### [EXERCISE SET]
a) In the post about grease traps and sewer fat, where will the world's largest fat-fuelled power station be situated?
b) Print the portion of the post about grease traps and sewer fat that lies between "Anyway, as I" and "in East London.", inclusive.

I noticed my sink was draining rather slowly the other day and on checking outside the house, I could see the cause – the grease trap had clogged with, well, grease.
I had only cleaned the grease trap about 12 months ago and even got a nod of approval from the septic tank dude who inspected my work. I don’t cook with a lot of oil or fats; so I was surprised by the blockage.
I obviously need to follow my own advice a bit more closely and dose with Actizyme more frequently; which is an environmentally friendly enzyme/bacteria based preparation. There’s nothing like seeing (and smelling) some of the remnants of a thousand meals to drive that point home.
Anyway, as I scraped off the solidified chunks of gunk (and battled to keep my breakfast down), I was reminded of a recent story on a related topic.
In April, the UK’s Thames Water announced it would be using ‘sewer fat’ and waste grease and oil from various food establishments to power Britain’s largest sewage processing facility.
The stuff will be fed into what will be the world’s largest fat-fuelled power station; situated at Beckton in East London.
When liquid fats go down the sink; some of it is caught in grease traps – if they are in place and working properly. What isn’t captured cools in sewers, creating fat “bergs”; which are a serious problem in Thames Water’s 100,000km of pipes. Half of the 80,000 blockages that Thames Water clears each year are attributed to fat, oil and grease (FOG).
Adding to the problem are so-called “disposable” wipes that don’t breakdown which get caught up in the fatty mess.
Through the initiative, approximately 30 tonnes a day of FOG will be harvested – enough to provide half the fuel the power station needs to generate 130 gigawatt hours (GWh) a year of electricity. That level of production can supply the electricity needs of over 39,000 average-sized homes.
Gross sewer fat trivia: 25% more fat, oil and grease (about 500 tonnes of the stuff) goes down London’s drains in December than at any other time of the year due to festive season meals.

### [SOURCE INFORMATION]
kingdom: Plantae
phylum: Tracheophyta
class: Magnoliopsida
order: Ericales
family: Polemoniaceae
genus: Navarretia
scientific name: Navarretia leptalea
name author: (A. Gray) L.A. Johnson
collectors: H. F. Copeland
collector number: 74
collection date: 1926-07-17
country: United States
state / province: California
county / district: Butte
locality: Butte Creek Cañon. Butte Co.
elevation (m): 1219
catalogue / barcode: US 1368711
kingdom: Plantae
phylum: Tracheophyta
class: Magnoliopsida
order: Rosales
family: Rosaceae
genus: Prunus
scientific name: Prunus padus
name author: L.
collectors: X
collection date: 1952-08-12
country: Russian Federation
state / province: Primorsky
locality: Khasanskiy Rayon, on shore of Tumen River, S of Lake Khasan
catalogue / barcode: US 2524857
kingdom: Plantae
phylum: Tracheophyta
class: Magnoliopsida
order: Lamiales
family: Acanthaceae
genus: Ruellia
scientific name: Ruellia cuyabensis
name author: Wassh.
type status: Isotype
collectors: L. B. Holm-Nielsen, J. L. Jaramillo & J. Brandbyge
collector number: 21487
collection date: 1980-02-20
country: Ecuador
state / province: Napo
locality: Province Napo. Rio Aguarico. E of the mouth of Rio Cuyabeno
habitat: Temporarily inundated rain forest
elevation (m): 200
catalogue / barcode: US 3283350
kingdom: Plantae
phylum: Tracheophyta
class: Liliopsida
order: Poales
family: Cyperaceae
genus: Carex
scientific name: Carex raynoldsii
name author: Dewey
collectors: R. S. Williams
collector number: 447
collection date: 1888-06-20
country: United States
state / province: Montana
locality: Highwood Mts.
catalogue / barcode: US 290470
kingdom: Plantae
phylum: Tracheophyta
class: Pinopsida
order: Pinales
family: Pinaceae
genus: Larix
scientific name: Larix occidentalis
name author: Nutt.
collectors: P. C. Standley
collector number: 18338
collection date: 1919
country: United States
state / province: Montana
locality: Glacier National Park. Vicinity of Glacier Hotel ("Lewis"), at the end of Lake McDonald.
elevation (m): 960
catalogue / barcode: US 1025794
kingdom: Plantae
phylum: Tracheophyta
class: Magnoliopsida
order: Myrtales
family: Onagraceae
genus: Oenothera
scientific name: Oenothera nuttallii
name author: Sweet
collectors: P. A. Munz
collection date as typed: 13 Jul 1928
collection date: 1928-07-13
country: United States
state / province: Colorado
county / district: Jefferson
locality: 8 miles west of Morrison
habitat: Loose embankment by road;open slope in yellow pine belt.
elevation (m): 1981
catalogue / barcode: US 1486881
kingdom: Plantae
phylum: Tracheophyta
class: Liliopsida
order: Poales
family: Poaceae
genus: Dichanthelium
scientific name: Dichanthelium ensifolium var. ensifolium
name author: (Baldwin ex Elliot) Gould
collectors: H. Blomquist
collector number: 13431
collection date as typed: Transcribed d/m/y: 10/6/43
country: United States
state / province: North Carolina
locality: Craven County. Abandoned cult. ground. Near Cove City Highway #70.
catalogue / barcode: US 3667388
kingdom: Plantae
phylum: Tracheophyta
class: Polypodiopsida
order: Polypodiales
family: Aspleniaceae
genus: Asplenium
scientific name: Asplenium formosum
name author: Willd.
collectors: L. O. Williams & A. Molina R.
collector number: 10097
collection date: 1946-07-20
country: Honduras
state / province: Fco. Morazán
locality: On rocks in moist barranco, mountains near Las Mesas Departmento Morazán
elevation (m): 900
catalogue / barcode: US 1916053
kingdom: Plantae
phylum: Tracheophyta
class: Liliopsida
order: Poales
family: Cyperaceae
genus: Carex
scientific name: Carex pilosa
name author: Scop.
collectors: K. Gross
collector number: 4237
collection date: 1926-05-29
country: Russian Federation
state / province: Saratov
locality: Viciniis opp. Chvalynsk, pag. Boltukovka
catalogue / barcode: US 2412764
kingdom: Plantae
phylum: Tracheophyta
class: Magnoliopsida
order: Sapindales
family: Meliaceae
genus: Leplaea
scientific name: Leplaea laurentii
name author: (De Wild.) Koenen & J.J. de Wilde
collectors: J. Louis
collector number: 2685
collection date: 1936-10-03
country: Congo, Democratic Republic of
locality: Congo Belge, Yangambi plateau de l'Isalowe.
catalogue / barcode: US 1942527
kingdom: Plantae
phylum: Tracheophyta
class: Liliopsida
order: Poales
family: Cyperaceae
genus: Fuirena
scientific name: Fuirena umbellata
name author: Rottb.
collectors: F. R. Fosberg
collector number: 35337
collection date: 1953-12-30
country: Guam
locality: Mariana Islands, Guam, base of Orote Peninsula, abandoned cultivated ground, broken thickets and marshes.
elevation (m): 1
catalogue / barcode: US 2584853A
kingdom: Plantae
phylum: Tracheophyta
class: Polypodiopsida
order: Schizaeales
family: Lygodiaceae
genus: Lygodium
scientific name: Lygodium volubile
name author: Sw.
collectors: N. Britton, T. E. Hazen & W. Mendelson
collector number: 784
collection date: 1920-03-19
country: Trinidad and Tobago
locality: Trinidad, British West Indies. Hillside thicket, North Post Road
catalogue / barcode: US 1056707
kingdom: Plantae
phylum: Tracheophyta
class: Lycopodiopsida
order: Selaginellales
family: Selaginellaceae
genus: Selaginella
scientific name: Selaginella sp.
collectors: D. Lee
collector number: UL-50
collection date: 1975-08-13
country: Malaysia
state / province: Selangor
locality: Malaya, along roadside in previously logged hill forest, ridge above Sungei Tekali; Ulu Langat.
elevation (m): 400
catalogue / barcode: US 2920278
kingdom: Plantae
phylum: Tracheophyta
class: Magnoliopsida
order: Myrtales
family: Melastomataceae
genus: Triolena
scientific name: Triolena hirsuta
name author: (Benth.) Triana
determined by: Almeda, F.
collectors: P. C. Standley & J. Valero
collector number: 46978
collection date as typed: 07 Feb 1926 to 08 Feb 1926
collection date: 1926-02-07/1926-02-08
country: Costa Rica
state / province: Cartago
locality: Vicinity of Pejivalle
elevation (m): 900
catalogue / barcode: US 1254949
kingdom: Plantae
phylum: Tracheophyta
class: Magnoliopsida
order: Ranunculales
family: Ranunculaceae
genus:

### [EXERCISE ANSWERS]
a) At Beckton in East London.

b)
Anyway, as I scraped off the solidified chunks of gunk (and battled to keep my breakfast down), I was reminded of a recent story on a related topic.
In April, the UK’s Thames Water announced it would be using ‘sewer fat’ and waste grease and oil from various food establishments to power Britain’s largest sewage processing facility.
The stuff will be fed into what will be the world’s largest fat-fuelled power station; situated at Beckton in East London.